From the line with "You want to test" to the line with "activates the Auth" in the items below, change every "mdk3" to "mdk4" and give those lines again with nothing else altered.

════════════════

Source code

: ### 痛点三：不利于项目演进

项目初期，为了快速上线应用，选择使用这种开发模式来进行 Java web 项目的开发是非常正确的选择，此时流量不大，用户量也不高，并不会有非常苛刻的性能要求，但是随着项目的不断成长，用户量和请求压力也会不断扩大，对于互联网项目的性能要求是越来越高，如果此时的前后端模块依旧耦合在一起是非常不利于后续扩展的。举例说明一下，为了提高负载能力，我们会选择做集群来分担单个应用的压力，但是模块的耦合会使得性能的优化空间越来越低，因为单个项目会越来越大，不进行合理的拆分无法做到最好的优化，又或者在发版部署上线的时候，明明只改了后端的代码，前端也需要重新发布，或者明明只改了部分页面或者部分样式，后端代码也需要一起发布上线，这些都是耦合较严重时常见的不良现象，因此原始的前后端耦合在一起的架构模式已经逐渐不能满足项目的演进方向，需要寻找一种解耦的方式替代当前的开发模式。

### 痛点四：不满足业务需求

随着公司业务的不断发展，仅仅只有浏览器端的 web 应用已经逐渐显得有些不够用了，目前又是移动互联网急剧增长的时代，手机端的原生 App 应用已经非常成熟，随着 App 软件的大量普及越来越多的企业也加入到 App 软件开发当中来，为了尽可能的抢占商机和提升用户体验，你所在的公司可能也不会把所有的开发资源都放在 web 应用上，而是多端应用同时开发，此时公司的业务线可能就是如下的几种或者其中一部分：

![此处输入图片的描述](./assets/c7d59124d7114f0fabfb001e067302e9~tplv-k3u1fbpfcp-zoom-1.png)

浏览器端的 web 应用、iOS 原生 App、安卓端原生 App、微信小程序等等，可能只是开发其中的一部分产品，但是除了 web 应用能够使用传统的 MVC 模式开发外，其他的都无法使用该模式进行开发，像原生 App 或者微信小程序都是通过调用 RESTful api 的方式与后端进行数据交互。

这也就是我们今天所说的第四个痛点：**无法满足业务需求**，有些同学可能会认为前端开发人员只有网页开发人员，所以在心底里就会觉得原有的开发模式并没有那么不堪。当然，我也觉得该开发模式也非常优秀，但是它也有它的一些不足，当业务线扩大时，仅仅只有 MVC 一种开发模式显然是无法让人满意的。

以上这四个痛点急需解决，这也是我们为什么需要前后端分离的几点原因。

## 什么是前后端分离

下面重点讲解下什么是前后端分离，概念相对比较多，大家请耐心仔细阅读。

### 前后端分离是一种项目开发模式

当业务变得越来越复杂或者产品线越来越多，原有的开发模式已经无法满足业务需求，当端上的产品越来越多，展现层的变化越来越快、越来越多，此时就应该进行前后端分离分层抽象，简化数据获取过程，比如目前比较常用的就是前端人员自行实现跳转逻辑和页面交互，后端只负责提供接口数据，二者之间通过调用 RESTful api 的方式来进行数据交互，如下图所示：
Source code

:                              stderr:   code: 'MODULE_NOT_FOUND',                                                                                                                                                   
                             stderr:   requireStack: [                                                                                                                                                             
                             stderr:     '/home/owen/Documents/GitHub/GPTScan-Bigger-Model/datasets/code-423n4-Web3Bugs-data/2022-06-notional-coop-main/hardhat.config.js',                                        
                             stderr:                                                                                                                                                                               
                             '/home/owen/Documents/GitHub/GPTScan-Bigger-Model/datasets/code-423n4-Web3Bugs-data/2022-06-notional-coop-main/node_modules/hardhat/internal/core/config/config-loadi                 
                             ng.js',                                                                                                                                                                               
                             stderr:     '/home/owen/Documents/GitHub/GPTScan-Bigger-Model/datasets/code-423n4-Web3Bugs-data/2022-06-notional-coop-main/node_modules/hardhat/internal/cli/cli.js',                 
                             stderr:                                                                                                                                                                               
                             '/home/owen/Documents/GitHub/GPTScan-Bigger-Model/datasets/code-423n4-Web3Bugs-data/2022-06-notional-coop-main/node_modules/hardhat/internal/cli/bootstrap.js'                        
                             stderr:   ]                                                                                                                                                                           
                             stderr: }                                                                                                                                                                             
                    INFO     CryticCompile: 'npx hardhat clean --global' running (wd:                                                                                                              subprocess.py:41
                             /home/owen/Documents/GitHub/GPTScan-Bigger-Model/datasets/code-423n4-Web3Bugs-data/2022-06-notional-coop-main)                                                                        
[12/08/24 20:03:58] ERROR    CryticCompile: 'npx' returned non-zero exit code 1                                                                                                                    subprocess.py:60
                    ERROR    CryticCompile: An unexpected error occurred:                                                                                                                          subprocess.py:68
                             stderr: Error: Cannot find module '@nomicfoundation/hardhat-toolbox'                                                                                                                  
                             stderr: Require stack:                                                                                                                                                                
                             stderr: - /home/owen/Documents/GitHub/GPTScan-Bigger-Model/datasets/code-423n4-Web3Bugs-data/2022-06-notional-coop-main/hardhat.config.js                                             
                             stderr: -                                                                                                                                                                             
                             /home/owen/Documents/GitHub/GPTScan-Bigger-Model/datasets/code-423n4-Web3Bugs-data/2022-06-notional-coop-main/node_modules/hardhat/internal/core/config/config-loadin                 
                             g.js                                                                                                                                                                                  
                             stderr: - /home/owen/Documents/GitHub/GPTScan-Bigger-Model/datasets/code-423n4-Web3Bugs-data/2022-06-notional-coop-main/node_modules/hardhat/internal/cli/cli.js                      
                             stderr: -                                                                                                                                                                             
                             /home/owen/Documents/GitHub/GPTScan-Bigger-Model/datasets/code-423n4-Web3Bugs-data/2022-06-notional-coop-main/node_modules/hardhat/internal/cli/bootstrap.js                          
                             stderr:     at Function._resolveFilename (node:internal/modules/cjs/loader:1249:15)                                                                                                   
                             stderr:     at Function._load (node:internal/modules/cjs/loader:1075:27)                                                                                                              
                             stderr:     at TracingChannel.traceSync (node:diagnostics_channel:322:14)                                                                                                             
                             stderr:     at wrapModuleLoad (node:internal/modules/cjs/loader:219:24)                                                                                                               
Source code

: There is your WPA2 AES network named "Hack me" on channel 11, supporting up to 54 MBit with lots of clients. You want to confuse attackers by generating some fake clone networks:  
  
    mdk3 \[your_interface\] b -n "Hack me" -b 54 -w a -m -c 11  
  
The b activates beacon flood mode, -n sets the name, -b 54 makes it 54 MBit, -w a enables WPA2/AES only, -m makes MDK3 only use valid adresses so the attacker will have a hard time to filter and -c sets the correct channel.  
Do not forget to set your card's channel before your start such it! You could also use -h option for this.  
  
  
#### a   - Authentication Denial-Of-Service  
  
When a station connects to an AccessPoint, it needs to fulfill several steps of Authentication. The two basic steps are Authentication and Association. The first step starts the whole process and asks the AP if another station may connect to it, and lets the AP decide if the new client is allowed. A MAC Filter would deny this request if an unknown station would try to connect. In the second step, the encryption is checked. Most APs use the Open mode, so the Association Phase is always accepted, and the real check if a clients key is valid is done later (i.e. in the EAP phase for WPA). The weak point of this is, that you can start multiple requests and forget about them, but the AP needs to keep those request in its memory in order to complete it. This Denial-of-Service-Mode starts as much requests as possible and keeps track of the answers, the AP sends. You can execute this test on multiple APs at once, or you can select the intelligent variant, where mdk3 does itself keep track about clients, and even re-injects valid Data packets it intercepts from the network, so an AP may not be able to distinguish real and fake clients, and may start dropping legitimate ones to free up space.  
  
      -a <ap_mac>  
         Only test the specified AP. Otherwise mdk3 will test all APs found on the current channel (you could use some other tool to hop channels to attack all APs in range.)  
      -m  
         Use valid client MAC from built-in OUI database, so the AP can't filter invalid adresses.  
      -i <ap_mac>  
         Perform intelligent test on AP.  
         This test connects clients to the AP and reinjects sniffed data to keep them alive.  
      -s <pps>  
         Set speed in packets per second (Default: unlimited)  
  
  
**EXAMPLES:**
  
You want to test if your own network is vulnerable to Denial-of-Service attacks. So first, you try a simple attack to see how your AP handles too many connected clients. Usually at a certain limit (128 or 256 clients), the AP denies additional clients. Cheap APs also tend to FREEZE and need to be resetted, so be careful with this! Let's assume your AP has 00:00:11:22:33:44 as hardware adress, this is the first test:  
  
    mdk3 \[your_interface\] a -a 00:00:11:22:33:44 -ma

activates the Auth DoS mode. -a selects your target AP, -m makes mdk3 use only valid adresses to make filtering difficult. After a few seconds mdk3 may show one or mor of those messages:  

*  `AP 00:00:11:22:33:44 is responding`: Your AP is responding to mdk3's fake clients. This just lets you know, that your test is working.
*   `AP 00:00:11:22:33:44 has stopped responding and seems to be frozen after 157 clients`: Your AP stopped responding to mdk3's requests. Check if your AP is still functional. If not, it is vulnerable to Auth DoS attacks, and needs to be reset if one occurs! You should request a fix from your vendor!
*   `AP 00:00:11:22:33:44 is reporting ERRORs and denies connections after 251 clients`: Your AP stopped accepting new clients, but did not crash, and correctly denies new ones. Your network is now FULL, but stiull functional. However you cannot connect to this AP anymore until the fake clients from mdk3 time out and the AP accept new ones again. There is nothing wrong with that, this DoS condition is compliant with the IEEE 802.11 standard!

════════════════

Response for this exercise =
You want to test if your own network is vulnerable to Denial-of-Service attacks. So first, you try a simple attack to see how your AP handles too many connected clients. Usually at a certain limit (128 or 256 clients), the AP denies additional clients. Cheap APs also tend to FREEZE and need to be resetted, so be careful with this! Let's assume your AP has 00:00:11:22:33:44 as hardware adress, this is the first test:  
  
    mdk4 \[your_interface\] a -a 00:00:11:22:33:44 -ma

activates the Auth DoS mode. -a selects your target AP, -m makes mdk4 use only valid adresses to make filtering difficult. After a few seconds mdk4 may show one or mor of those messages:  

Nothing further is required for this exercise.